● Task item
Both the line with "tine cultivators use" and the line with "pass. Cultivators are" in the records below must appear in the output, along with every line between them, exactly and with nothing added.

● Material for the task
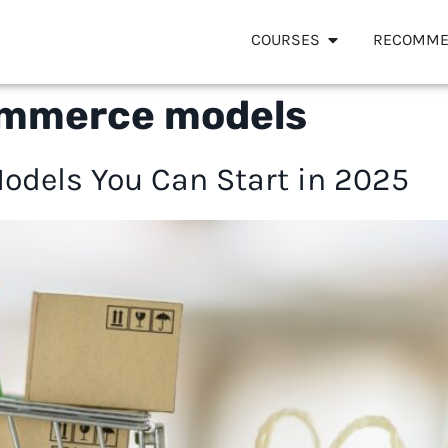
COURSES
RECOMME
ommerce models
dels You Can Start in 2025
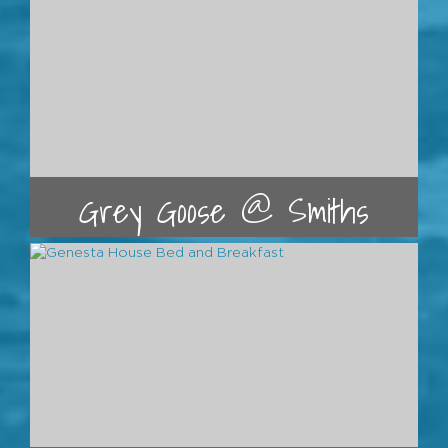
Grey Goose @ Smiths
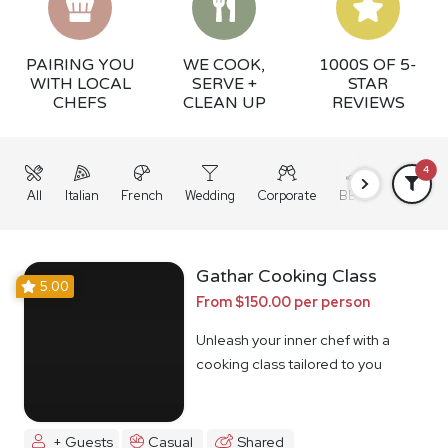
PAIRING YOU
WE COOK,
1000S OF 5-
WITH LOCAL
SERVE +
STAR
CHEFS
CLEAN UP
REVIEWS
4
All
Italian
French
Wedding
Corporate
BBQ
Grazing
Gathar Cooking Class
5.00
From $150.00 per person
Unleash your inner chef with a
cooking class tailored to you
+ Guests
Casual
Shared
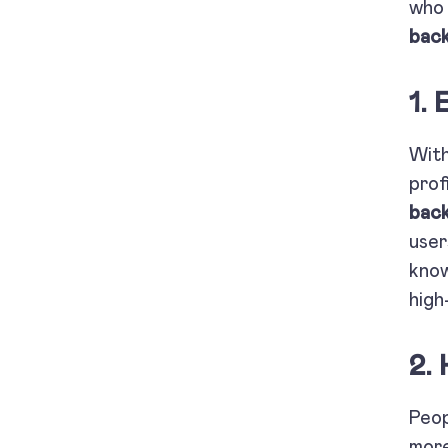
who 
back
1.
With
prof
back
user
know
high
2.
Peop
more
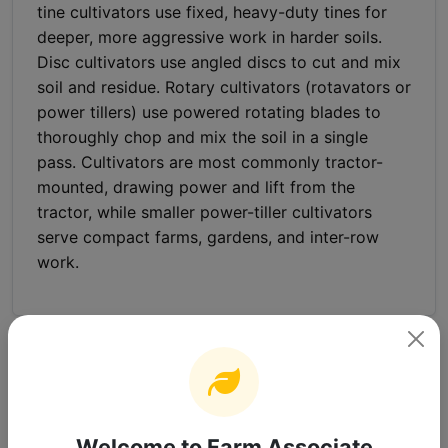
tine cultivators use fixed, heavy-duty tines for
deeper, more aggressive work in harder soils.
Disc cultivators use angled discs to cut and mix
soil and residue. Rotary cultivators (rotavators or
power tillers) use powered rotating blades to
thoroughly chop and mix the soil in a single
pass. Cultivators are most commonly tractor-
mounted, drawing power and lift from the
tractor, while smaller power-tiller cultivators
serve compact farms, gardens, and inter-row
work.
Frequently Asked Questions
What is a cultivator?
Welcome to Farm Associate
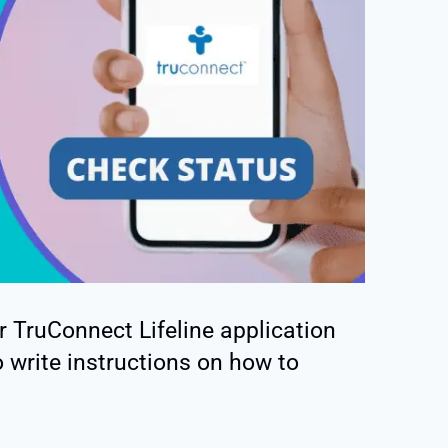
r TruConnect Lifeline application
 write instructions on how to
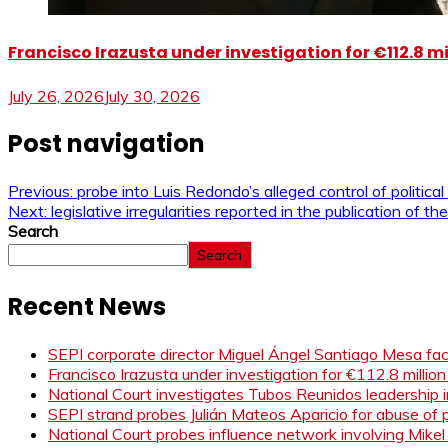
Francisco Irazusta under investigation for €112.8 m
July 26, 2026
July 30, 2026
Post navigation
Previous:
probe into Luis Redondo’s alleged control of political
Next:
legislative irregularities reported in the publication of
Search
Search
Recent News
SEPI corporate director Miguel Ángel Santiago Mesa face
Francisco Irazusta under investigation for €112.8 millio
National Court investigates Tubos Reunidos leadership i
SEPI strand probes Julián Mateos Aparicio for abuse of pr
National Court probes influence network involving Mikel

● Solution for this exercise
tine cultivators use fixed, heavy-duty tines for
deeper, more aggressive work in harder soils.
Disc cultivators use angled discs to cut and mix
soil and residue. Rotary cultivators (rotavators or
power tillers) use powered rotating blades to
thoroughly chop and mix the soil in a single
pass. Cultivators are most commonly tractor-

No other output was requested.